I still haven't been able to lucid on a regular basis but I love to daydream. Maybe this is the push I need to get over that hump. Thanks and great tutorial.

----------


## Xanous

This thread is kind of old but someone linked it....





> This technique should be used as you're falling asleep or with a WBTB. Just keep on daydreaming as you fall asleep. You can daydream about anything you want, but it is best to daydream about experiencing a lucid dream. Try not to let your mind become too absorbed by the daydream. You want to remind yourself every 10 seconds or so that you are dreaming. You want to be constantly aware that you're dreaming so that you will be aware and lucid in the real dream. Eventually you will drift off to sleep and into a real dream. Your dream will likely have some of the elements of your daydream and you will hopefully become lucid.



This is one of the ways I have WILDs when HI is coming on strong. The only difference is I don't go as far as you in controlling it. I just barely interact with it until it becomes a full dream. It's a good post though.

----------


## TheModernNinja

> Here's the Lucidipedia version in case you're interested Lucid daydreaming technique
> 
> I got the tetris effect the first time I played call of duty



I got it playing chess....am I nerdy or what? 


TMN

----------


## bluremi

Sounds like this technique didn't work for anyone because it has had no replies.

----------


## Phased

Nice! This might be good for me in the future as I day dream a lot!

----------


## Bobblehat

> Sounds like this technique didn't work for anyone because it has had no replies.

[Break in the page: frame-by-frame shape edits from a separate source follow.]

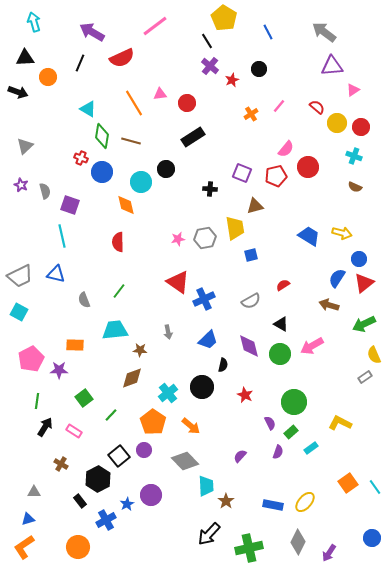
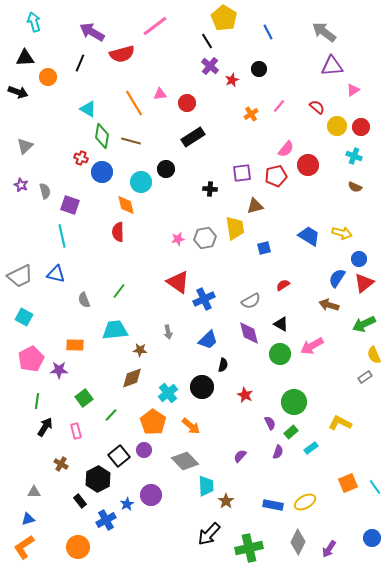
red semicircle at (122, 58): moved 4 px up; rotated 10 degrees clockwise
yellow circle at (337, 123): moved 3 px down
red circle at (308, 167): moved 2 px up
purple square at (242, 173): rotated 30 degrees counterclockwise
red semicircle at (118, 242): moved 10 px up
blue square at (251, 255): moved 13 px right, 7 px up
cyan square at (19, 312): moved 5 px right, 5 px down
purple diamond at (249, 346): moved 13 px up
pink rectangle at (74, 431): moved 2 px right; rotated 42 degrees clockwise
orange square at (348, 483): rotated 12 degrees clockwise
yellow ellipse at (305, 502): rotated 20 degrees clockwise
purple arrow at (329, 553): moved 4 px up
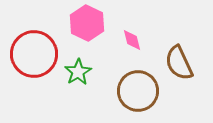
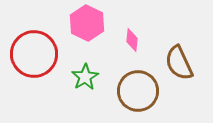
pink diamond: rotated 20 degrees clockwise
green star: moved 7 px right, 5 px down
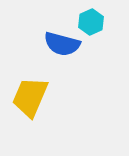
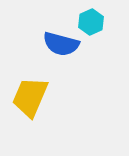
blue semicircle: moved 1 px left
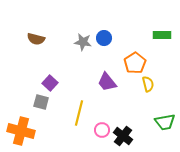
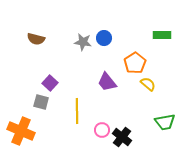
yellow semicircle: rotated 35 degrees counterclockwise
yellow line: moved 2 px left, 2 px up; rotated 15 degrees counterclockwise
orange cross: rotated 8 degrees clockwise
black cross: moved 1 px left, 1 px down
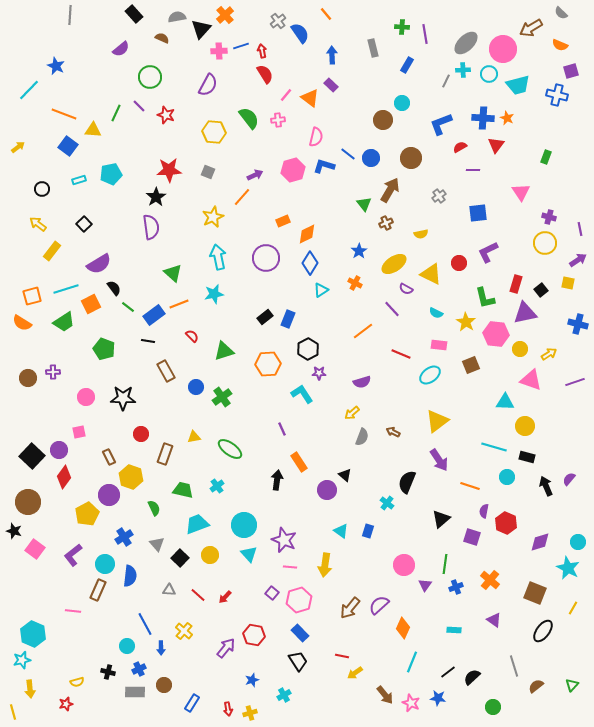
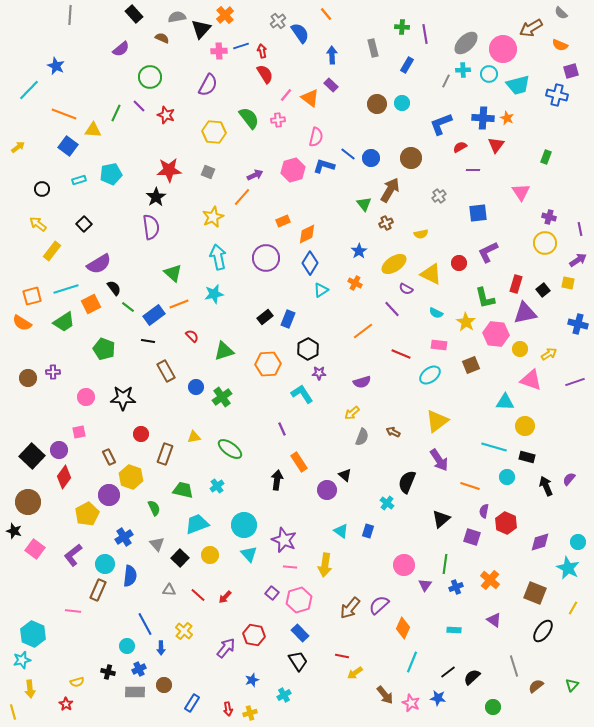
brown circle at (383, 120): moved 6 px left, 16 px up
black square at (541, 290): moved 2 px right
red star at (66, 704): rotated 24 degrees counterclockwise
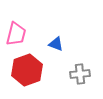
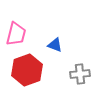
blue triangle: moved 1 px left, 1 px down
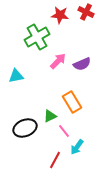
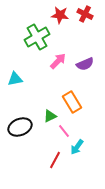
red cross: moved 1 px left, 2 px down
purple semicircle: moved 3 px right
cyan triangle: moved 1 px left, 3 px down
black ellipse: moved 5 px left, 1 px up
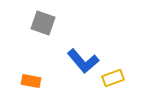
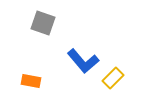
yellow rectangle: rotated 25 degrees counterclockwise
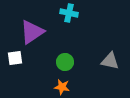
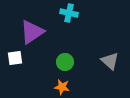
gray triangle: rotated 30 degrees clockwise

I think that _anything_ that makes you think about LDing and dreams should have some degree of success - however small. The key is to find out which techniques have a better strike rate than others.

----------


## azoller1

Great info, will boost my LD chance hopefully

----------


## Tory95

this is a realy good techniq man every single dream i have is about what i daydreamed most about every day like legit every dream will be about what i thought about during the day

----------


## Ginsan

I often get so caught up in daydreaming and fantasizing a dream that I it keeps me from falling asleep ::lol::

----------


## AstralMango

This is great! I'm a visual person so this could be my type of thing. Might try it out soon when I have a good night to work on.

----------


## spd

Great technique! My LD game has a real emphasis on MILD and I love this technique. I had a lucid dream recently where I had one dda session during the day and in my wbtb and one of the things I wanted to do was go in space. I had a WILD that night so the ld wasn't caused by dda but the dream did however start in space! 

Now I'm using this technique to help me find my dream guide and do one of the totm

----------